# TV in the USA



## nanabanana (Feb 17, 2018)

My main character is an illegal immigrant who lives in Pittsburgh, USA. I was wondering whether she could have access to  basic TV without any document. On Wikipedia I read that in order to watch over-the-air television (which is like, basic free television, right?) you only need an antenna and a tuner. So I guess she would be able to watch television, but I'm not 100% sure and preferred to ask those who live in America. She lives in a rented house, by the way, and does have electricy.


----------



## Larry (Feb 17, 2018)

She could also buy an Apple TV box, an Amazon Fire TV or Fire stick, and watch TV without having cable or using an antenna.


----------



## nanabanana (Feb 17, 2018)

She would need an internet connection at home though (unless she leeched a public WiFi), and documents would be necessary to have one... I think?


----------



## -xXx- (Feb 18, 2018)

(Extracted data entries)
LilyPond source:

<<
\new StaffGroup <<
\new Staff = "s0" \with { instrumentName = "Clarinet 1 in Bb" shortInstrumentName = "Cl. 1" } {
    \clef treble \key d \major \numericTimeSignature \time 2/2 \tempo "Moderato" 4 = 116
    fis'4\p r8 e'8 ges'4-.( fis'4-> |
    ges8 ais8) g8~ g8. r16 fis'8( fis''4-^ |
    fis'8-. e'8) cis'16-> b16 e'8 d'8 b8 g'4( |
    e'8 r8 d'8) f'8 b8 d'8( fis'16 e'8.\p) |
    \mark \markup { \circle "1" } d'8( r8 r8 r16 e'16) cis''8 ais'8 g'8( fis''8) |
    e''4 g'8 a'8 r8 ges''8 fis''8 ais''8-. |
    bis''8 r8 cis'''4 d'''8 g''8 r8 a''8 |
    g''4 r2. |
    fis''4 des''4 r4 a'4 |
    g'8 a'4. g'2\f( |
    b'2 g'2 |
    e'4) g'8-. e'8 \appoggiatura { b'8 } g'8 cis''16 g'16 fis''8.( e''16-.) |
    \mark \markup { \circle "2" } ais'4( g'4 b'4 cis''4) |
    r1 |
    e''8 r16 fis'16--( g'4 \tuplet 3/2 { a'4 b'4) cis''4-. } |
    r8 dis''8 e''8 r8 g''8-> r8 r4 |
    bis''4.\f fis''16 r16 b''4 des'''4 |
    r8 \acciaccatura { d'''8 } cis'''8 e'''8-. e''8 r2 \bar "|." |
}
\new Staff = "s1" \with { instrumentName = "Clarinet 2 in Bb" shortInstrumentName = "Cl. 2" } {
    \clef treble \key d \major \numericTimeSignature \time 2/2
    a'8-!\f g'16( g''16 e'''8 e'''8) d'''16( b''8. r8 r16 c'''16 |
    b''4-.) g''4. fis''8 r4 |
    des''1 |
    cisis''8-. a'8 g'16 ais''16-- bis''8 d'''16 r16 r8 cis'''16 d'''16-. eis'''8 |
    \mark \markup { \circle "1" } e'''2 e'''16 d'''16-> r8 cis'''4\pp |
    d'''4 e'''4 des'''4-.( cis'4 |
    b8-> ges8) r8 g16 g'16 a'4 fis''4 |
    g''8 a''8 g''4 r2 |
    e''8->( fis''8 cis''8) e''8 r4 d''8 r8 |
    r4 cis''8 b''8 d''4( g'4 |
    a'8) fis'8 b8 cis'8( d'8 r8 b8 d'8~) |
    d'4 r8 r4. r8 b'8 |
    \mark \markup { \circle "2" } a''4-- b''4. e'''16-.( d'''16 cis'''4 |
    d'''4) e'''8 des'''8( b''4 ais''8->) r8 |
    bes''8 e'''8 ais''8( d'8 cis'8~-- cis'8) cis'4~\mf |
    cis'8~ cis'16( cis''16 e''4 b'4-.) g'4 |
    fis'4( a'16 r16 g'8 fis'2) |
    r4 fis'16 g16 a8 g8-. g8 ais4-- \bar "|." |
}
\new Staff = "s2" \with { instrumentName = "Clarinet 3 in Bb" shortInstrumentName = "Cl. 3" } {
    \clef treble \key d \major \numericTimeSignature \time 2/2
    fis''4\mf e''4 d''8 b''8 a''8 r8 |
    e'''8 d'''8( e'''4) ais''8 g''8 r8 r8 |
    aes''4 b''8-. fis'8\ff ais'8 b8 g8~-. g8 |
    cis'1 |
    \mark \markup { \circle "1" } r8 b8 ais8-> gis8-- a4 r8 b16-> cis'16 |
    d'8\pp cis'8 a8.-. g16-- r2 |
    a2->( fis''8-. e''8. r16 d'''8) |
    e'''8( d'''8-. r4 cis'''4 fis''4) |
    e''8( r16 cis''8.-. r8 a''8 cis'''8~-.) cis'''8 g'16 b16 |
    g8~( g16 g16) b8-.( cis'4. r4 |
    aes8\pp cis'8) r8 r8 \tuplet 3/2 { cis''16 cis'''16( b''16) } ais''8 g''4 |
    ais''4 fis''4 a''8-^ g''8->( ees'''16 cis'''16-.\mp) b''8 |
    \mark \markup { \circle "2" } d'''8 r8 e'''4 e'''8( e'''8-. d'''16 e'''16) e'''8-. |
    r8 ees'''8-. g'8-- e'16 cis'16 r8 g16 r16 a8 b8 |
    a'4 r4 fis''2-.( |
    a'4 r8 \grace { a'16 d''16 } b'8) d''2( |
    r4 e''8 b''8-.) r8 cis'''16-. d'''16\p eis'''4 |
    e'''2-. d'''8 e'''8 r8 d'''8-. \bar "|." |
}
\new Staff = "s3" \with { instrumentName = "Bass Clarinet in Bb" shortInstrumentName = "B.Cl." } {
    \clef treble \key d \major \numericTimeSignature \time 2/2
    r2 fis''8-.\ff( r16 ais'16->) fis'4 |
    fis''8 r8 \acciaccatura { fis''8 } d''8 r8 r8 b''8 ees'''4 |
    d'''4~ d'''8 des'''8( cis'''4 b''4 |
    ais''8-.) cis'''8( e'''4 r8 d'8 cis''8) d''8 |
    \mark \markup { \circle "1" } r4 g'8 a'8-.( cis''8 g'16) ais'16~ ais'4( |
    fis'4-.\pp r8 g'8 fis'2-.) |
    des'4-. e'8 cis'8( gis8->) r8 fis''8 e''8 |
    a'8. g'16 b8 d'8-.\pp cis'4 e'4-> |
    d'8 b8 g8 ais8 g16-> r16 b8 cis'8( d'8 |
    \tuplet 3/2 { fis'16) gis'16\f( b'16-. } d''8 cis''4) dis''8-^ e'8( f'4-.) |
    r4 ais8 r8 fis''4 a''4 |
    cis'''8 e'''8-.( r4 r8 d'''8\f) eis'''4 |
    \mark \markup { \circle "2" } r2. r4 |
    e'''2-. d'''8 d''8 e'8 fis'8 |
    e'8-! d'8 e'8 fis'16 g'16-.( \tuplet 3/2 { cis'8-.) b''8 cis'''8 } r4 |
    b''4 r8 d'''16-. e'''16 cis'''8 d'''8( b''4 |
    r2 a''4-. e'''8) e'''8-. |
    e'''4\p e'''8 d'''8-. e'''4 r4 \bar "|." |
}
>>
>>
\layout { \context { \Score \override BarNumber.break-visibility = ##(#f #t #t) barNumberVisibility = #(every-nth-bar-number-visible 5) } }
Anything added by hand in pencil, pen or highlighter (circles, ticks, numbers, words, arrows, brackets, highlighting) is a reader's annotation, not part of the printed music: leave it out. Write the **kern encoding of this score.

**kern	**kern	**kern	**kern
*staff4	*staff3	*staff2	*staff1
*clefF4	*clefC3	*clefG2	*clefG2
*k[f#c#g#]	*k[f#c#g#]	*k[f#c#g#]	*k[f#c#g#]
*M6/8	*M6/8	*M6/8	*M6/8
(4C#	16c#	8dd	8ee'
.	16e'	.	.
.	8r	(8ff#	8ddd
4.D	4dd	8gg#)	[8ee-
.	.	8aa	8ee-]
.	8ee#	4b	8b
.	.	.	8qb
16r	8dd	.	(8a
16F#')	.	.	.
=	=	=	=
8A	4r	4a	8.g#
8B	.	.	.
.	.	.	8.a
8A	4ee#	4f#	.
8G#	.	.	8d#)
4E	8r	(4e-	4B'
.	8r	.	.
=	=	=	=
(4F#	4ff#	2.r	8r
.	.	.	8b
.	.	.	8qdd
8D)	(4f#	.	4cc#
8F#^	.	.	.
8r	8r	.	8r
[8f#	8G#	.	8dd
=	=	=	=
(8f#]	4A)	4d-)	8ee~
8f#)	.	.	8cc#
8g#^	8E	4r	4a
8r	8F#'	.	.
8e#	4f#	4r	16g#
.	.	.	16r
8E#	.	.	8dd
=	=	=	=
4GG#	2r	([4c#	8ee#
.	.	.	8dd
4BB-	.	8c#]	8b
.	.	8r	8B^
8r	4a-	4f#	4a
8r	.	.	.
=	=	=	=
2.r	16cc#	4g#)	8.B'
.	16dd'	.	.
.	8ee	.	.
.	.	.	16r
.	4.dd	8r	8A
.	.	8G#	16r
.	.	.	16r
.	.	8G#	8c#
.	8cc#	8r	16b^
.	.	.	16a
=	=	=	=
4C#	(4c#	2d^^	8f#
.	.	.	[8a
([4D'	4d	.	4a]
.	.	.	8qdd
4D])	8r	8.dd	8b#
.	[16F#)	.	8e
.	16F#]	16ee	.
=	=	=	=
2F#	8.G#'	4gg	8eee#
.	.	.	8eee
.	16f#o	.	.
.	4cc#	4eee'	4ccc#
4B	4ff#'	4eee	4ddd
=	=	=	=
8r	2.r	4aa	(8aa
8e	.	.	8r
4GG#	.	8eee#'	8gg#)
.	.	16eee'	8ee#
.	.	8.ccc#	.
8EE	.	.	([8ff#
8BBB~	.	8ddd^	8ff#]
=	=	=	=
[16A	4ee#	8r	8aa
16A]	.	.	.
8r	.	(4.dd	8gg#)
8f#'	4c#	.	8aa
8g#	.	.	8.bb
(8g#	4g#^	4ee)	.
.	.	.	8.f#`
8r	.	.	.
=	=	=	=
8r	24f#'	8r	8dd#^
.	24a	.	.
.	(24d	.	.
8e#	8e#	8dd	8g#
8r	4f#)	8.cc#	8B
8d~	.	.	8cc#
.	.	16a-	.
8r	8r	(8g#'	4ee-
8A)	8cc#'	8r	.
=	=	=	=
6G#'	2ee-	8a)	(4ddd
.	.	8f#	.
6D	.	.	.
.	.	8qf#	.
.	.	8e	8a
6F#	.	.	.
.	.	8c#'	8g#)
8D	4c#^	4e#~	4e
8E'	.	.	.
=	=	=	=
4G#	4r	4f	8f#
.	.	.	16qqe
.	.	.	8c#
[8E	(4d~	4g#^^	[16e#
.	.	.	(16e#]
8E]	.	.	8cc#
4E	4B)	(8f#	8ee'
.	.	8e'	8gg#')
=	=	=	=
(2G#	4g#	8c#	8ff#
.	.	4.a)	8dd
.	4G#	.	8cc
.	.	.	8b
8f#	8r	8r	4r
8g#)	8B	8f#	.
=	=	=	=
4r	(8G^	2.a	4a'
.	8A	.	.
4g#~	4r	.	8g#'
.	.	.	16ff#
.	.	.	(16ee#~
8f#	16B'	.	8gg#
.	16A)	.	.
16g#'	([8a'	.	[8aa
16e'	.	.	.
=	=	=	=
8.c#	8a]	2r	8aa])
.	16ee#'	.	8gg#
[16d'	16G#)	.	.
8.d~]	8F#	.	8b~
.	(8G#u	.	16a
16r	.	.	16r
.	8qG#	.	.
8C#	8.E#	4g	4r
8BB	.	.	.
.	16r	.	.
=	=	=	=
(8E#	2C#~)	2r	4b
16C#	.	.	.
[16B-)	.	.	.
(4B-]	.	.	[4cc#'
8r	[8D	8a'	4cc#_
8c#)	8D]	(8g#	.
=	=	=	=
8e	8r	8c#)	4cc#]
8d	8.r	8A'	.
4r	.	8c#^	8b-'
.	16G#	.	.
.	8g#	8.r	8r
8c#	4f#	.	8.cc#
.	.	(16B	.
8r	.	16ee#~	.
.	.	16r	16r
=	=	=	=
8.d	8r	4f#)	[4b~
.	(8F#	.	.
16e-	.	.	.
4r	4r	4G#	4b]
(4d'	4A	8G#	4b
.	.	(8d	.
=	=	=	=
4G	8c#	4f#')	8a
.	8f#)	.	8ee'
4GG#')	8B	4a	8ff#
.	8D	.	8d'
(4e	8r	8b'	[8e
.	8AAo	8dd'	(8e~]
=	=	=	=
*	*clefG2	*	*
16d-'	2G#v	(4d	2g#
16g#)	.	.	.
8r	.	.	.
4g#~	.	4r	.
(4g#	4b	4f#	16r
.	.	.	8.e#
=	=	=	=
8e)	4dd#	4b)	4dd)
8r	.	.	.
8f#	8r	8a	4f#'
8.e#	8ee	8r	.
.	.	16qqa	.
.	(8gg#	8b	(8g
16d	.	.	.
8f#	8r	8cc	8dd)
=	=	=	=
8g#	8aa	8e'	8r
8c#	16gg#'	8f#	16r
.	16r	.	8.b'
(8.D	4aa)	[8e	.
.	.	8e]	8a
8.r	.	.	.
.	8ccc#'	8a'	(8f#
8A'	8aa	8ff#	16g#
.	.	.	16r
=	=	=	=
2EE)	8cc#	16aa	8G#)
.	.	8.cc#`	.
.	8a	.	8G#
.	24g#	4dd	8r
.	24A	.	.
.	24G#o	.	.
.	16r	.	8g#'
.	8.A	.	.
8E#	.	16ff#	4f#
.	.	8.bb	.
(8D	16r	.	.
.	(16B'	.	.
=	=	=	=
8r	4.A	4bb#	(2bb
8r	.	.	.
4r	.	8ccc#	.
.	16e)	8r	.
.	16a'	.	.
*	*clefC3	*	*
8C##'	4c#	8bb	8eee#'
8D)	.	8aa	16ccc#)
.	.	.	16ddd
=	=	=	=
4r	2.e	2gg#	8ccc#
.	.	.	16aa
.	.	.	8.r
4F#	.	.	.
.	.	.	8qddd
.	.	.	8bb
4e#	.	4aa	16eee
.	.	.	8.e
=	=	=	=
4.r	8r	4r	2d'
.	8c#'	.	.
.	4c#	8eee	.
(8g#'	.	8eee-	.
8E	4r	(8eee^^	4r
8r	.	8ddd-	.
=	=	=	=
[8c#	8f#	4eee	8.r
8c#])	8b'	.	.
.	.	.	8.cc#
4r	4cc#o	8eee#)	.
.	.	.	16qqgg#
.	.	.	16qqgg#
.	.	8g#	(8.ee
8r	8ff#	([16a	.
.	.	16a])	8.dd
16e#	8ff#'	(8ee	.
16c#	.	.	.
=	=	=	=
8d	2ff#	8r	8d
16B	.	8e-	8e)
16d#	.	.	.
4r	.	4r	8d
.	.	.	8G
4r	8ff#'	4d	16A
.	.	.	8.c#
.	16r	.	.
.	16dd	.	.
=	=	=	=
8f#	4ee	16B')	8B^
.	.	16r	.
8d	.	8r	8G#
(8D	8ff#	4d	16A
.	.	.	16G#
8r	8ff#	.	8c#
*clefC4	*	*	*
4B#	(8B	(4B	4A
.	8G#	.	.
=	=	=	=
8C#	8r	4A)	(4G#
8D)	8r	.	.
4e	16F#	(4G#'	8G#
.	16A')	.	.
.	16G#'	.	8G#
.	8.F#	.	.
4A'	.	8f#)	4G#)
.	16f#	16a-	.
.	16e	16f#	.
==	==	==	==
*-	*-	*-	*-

Prompt:
Quote the forum thread about television in the USA above in full, word for word.

Reply:
# TV in the USA



## nanabanana (Feb 17, 2018)

My main character is an illegal immigrant who lives in Pittsburgh, USA. I was wondering whether she could have access to  basic TV without any document. On Wikipedia I read that in order to watch over-the-air television (which is like, basic free television, right?) you only need an antenna and a tuner. So I guess she would be able to watch television, but I'm not 100% sure and preferred to ask those who live in America. She lives in a rented house, by the way, and does have electricy.


----------



## Larry (Feb 17, 2018)

She could also buy an Apple TV box, an Amazon Fire TV or Fire stick, and watch TV without having cable or using an antenna.


----------



## nanabanana (Feb 17, 2018)

She would need an internet connection at home though (unless she leeched a public WiFi), and documents would be necessary to have one... I think?


----------



## -xXx- (Feb 18, 2018)